India Uncut

This blog has moved to its own domain. Please visit for the all-new India Uncut and bookmark it. The new site has much more content and some new sections, and you can read about them here and here. You can subscribe to full RSS feeds of all the sections from here. This blogspot site will no longer be updated, except in case of emergencies, if the main site suffers a prolonged outage. Thanks - Amit.

Sunday, April 16, 2006

Economics as a guide to human behaviour

A version of this review, of "The Undercover Economist" by Tim Harford, was published today in the Indian Express.

Art aims to reveal the human condition, but there is no better way to understand human behaviour than through the tools of economics. After all, we live in a world of scarcity, none more so than of time, and are buffetted constantly by incentives of various kinds to do various things. Thinking like an economist helps us to understand the complex web of interactions that exist between us, and to make clear choices.

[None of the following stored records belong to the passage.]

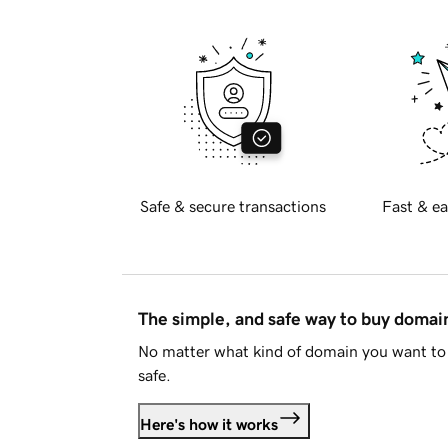
Safe & secure transactions
Fast & ea
The simple, and safe way to buy doma
No matter what kind of domain you want to 
safe.
Here's how it works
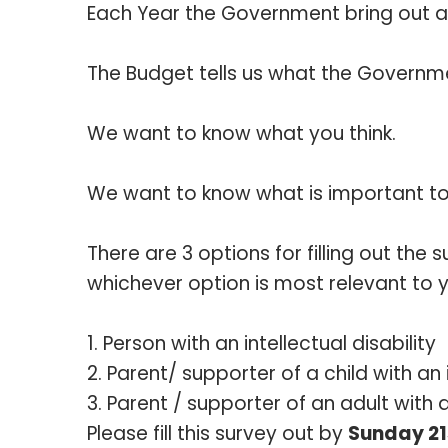
Each Year the Government bring out a 
The Budget tells us what the Governm
We want to know what you think.
We want to know what is important to
There are 3 options for filling out the 
whichever option is most relevant to 
Person with an intellectual disability
Parent/ supporter of a child with an i
Parent / supporter of an adult with an
Please fill this survey out by
Sunday 21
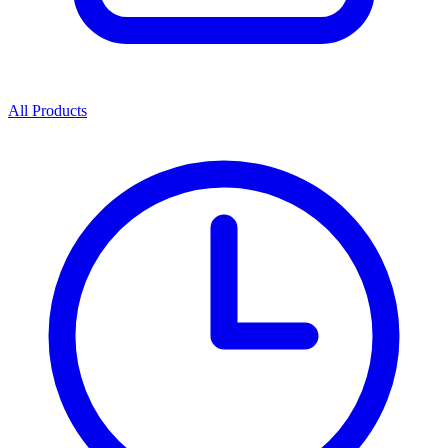
All Products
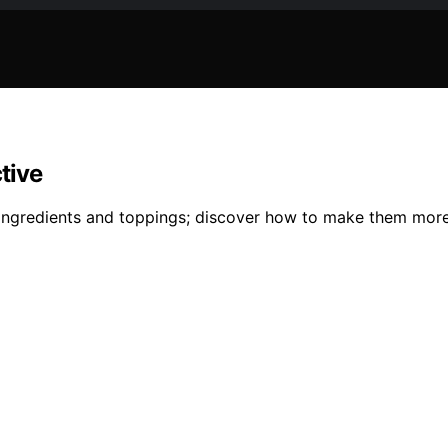
tive
n ingredients and toppings; discover how to make them mor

For decades, though, economics has been regarded as a ‘dismal science’, an arcane subject with no relevance to common life. But that is a mistaken belief, and just as popular science books gave science a wider audience from the 1970s onwards, a series of books and websites are performing the same service for economics. Blogs like Marginal Revolution, Café Hayek, Asymmetrical Information and EconLog have made econo-junkies out of tens of thousands of people in the online world, an audience reflected in meatspace by the success of “Freakonomics” last year. The latest in that list is “The Undercover Economist” by Tim Harford, a book that turns the jargon of economics into the lingo of cool kids, and is enlightening and fun at the same time. About how many books can you say that?

If you head out to your local outlet of Barista, you will notice that a cappucino costs Rs 33 while a Café Mocha costs Rs 47. Both cost approximately the same to make, so why this difference in price? Why are economy lounges in airports across the world so uniformly shabby? Why are books first released in hardcover and later in paperback? Why is popcorn so expensive in movie halls? Harford draws on examples from our daily lives and uses them to illustrate basic concepts of economics, such as marginal cost, information asymmetry, price targeting and externality pricing.

Some of the truths that economics teaches us are commonsensical, but other are deeply unintuitive: the fact that the world is non-zero-sum, for example, and that everyone can benefit at the same time, or that markets don’t need central planners, and prosperity is caused by “human action but not human design”, as the economist Friedrich Hayek would have put it. Harford illustrates this well, likening a well-functioning free market to a ‘World of Truth’, with prices acting as the spies that reveal valuable information about the world. Interfering with this ‘World of Truth’, as subsidies and tariffs and taxes inevitably do, harms all of us and destroys value. Special-interest groups do this in some countries, dictators in others, and Harford writes about it with such lucidity that many such pernicious examples from India will no doubt pop up in your mind.

“The Undercover Economist” is no weighty tome, though, pontificating grandly on the world. Instead, it’s a book with utility, which will help you decipher the world around you a little better, and will even save you a few rupees every time you go to the supermarket. Also, it’s out in paperback in India, which indicates exactly what the publisher thinks of you. Buy it nevertheless: you will both benefit.